Aşağıda konuya bir sözleşme ile örnek verilmektedir.
Yasal mal rejimi tarafların evlilik sözleşmesi yapmadığı durumlarda uygulanacak olan kanuni mal rejimidir. 4721 sayılı Türk Medeni Kanunu ile “edinilmiş mallara katılma rejimi” kabul edilmiştir. Mal ayrılığı rejimi, çiftlerin malvarlığı haklarını korumayı amaçlar. Türk Medeni Kanunu’na göre, eşler arasındaki mal rejimi, eşlerden birinin ölümü ya da farklı bir mal rejimi kabulü ile sonlandırılır.
Mal ayrılığı rejimi yani, evlilik sözleşmesi geçerlilik koşulları şunlardır:
- Tarafların anlaşması,
- Tarafların ehliyeti,
- Noterde düzenleme veya evlilik başvurusu sırasında seçilme,
- Kanuna uygunluk.
Kanunun emredici hükümlerine, ahlaka, kamu düzenine, kişilik haklarına aykırı veya konusu imkânsız olan evlilik sözleşmeleri kesin olarak hükümsüzdür.
Tarafların içeriğini hazırlayıp, noterden düzenlenmesini istedikleri “Evlenme Sonrası Mal Ayrılığı Rejimi Sözleşmesi” yerine, mutlaka kabul edilmesi istenen matbu sözleşme metni şöyledir; “{Alan1} tarihinde evlendik. Aramızda bugünden itibaren geçerli olmak üzere mal ayrılığı rejimini kabul ettik;
1-Her birimizin, yasal sınırlar içerisinde, kendisine ait mal varlığı üzerinde yönetim, yararlanma ve tasarruf hakkı olacaktır.
2-Belirli bir malın kendisine ait olduğunu iddia eden, iddiasını ispatla yükümlü olacaktır. Aksi takdirde aidiyeti ispat edilemeyen mallar, paylı mülkiyetimizdeki mallardan sayılacaktır.
3-Her eş kendi borçlarından dolayı, kendisine ait malların tümüyle sorumlu olacaktır.
4-Mal rejiminin sona ermesi halinde, her birimiz, diğerinin zilyetliğinde bulunan mallarını geri alacaktır. Ayrıca üstün yararı olduğunu ispat eden, öteki önlemler yanında, diğerine ait payın ödeme günündeki karşılığını vermek suretiyle paylı mülkiyetimizdeki malın kendisine verilmesini isteyebilecektir.”

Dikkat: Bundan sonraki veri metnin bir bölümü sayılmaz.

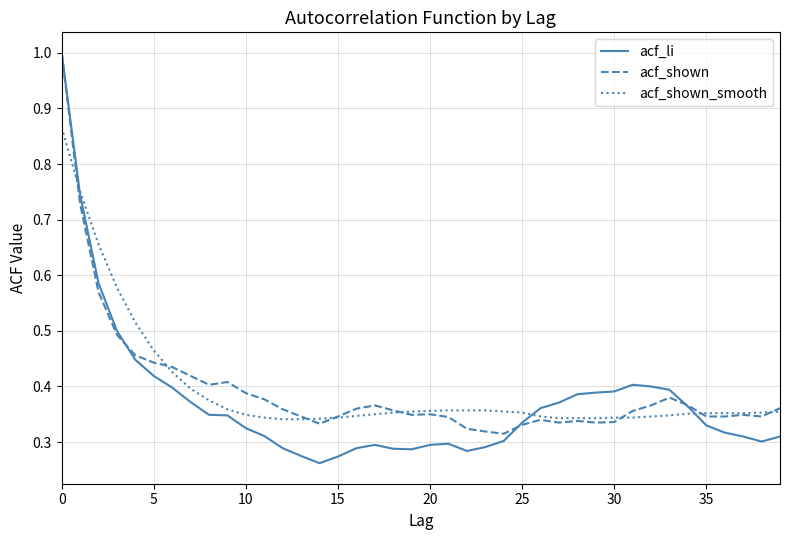

Which series has the widest spread of values?

acf_li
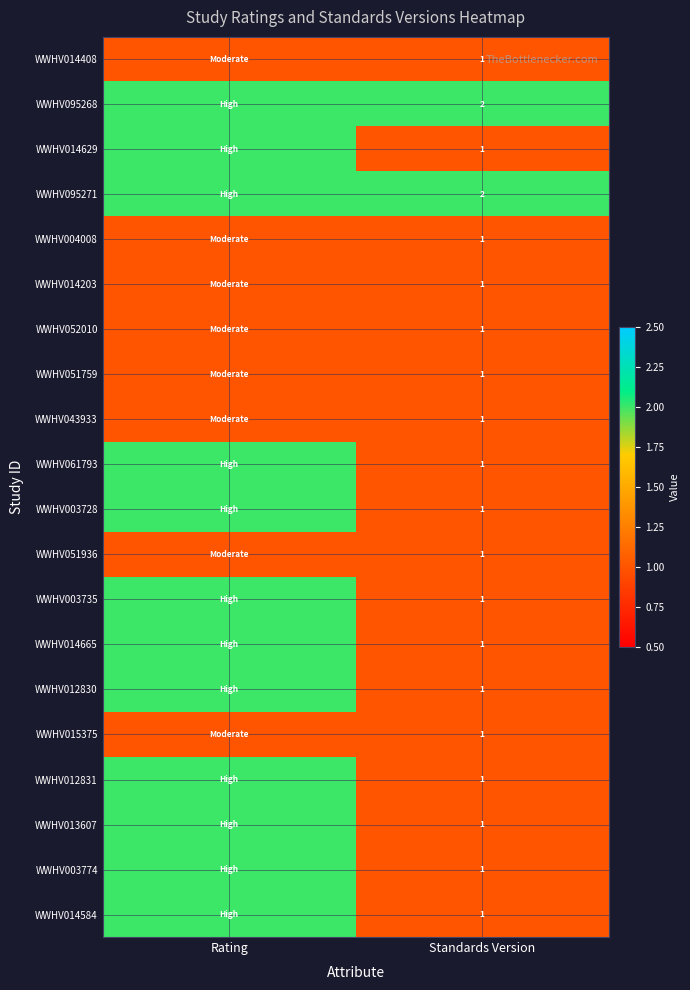

Is it true that WWHV012830 equals 1 at Standards Version?

True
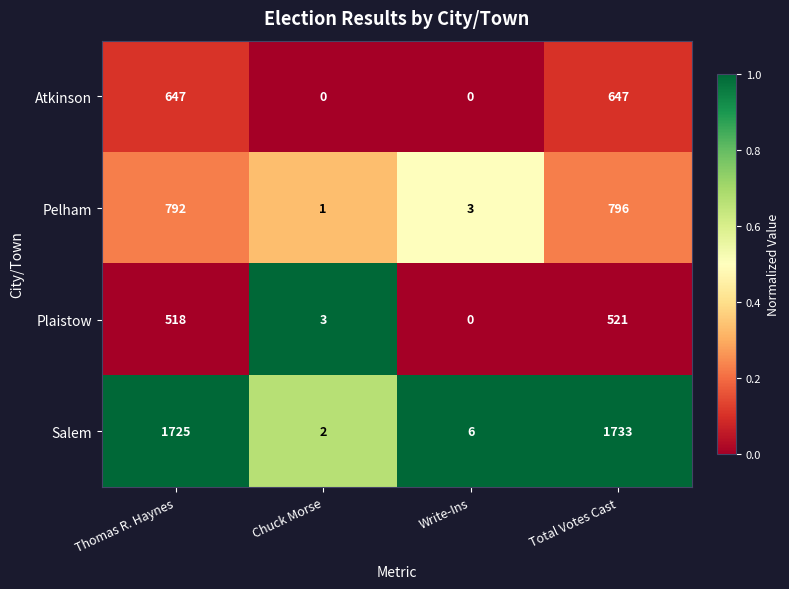

At which category is the sum across all series the highest?

Total Votes Cast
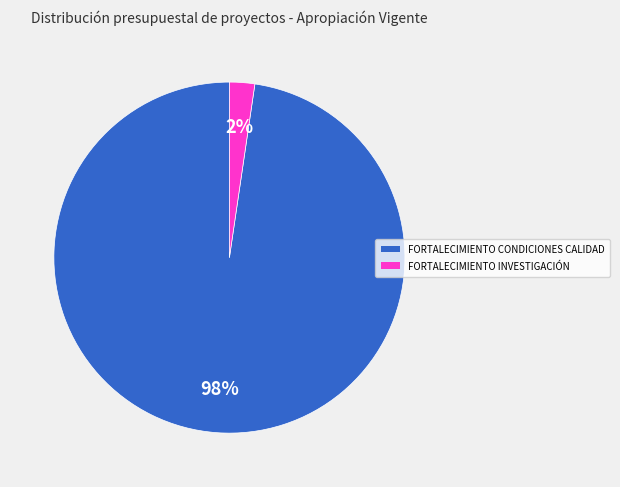

How many slices are in this pie chart?

2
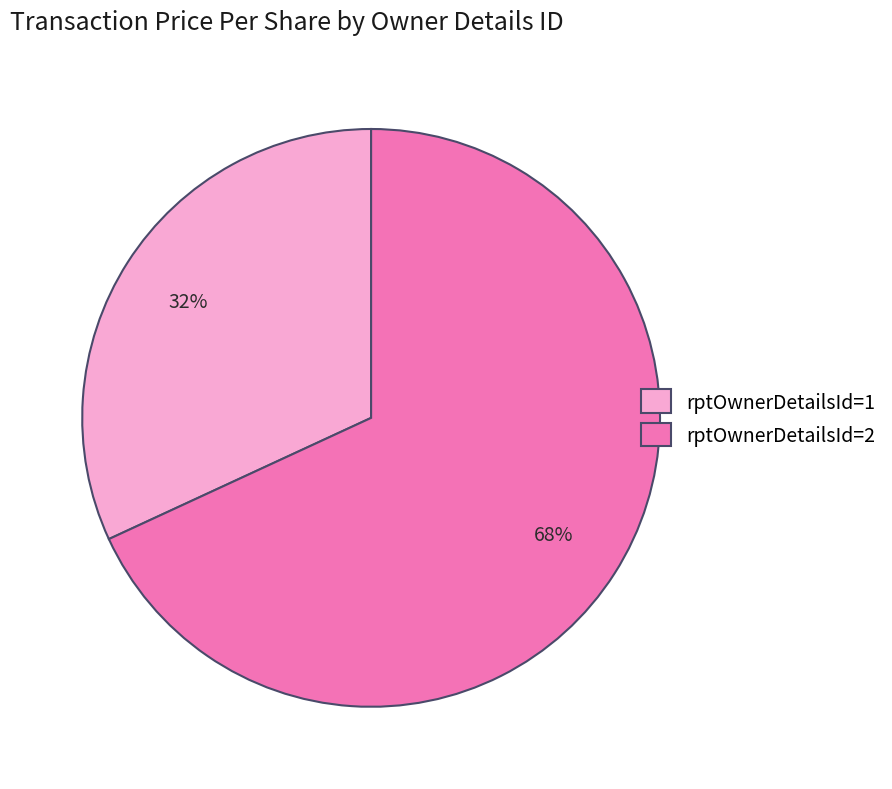

Is the sum of rptOwnerDetailsId=2 and rptOwnerDetailsId=1 greater than half?

Yes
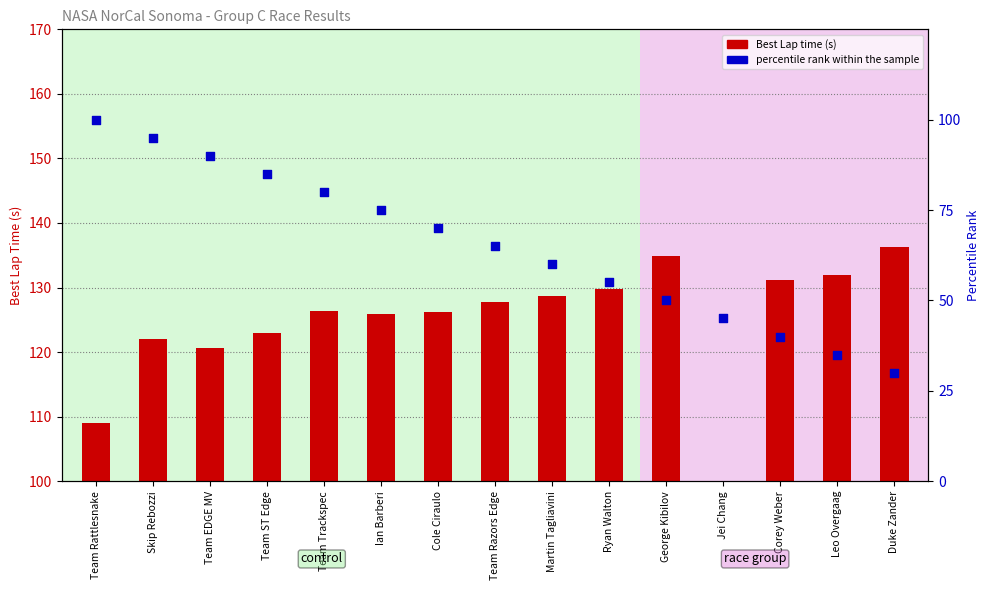

At which category is the sum across all series the highest?

Skip Rebozzi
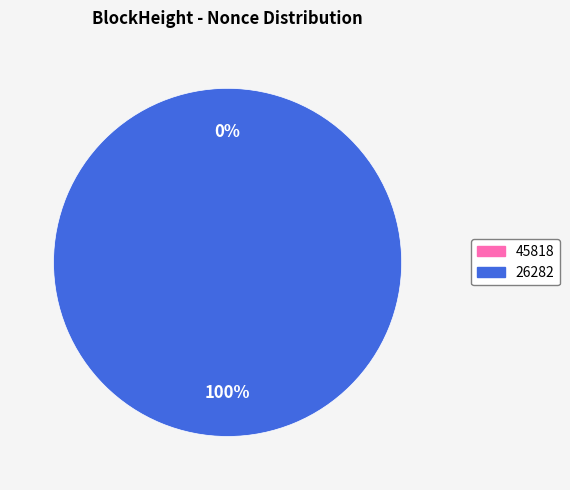

Which slice is the largest?

26282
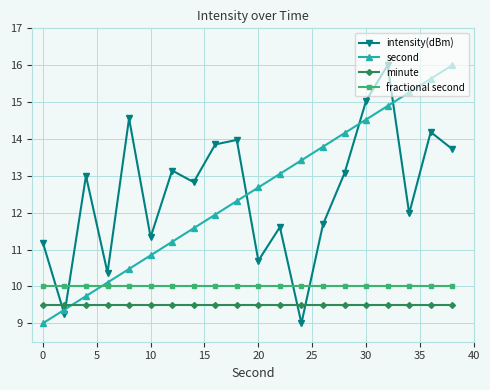

Does the chart have visible grid lines?

Yes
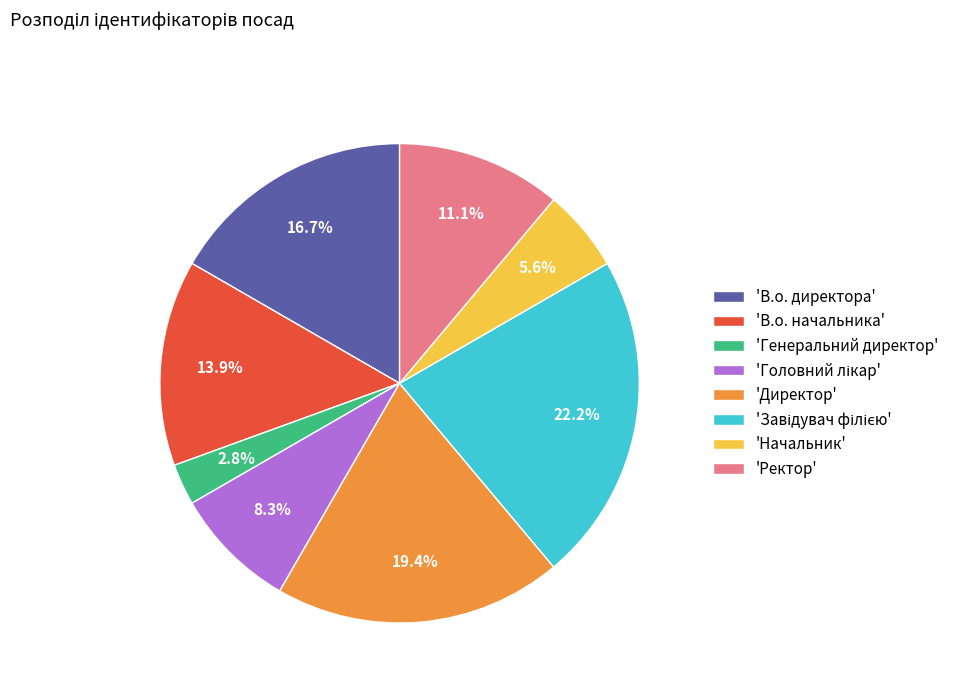

How much of the chart is everything except 'В.о. начальника'?

86.1%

Noterde mevcut matbu sözleşme içeriği, yetersiz ve eksik olup, taraflar ve/veya mirasçıları arasında gelecekte önemli sorunlar doğuracak niteliktedir.
Nitekim, aşağıda başlıklar halinde belirtilen konular üstte belirtilen matbu sözleşme içeriğinde yer almamaktadır:
- Özgülenen mal,
- Paylaşma dışı mal,
- Paylaşma yöntemi,
- Envanter.
İlgili tarafların; yasaya ve ikincil düzenlemelere uygun olarak, içeriğini hazırlayıp, noterden düzenlenmesini veya onaylanmasını isteme haklarının korunması, sınırlanmaması ve engellenmemesi gerektiği inancındayız.
Ailenizle birlikte esenlik ve mutluluklar diler, en içten saygılarımızı sunarız.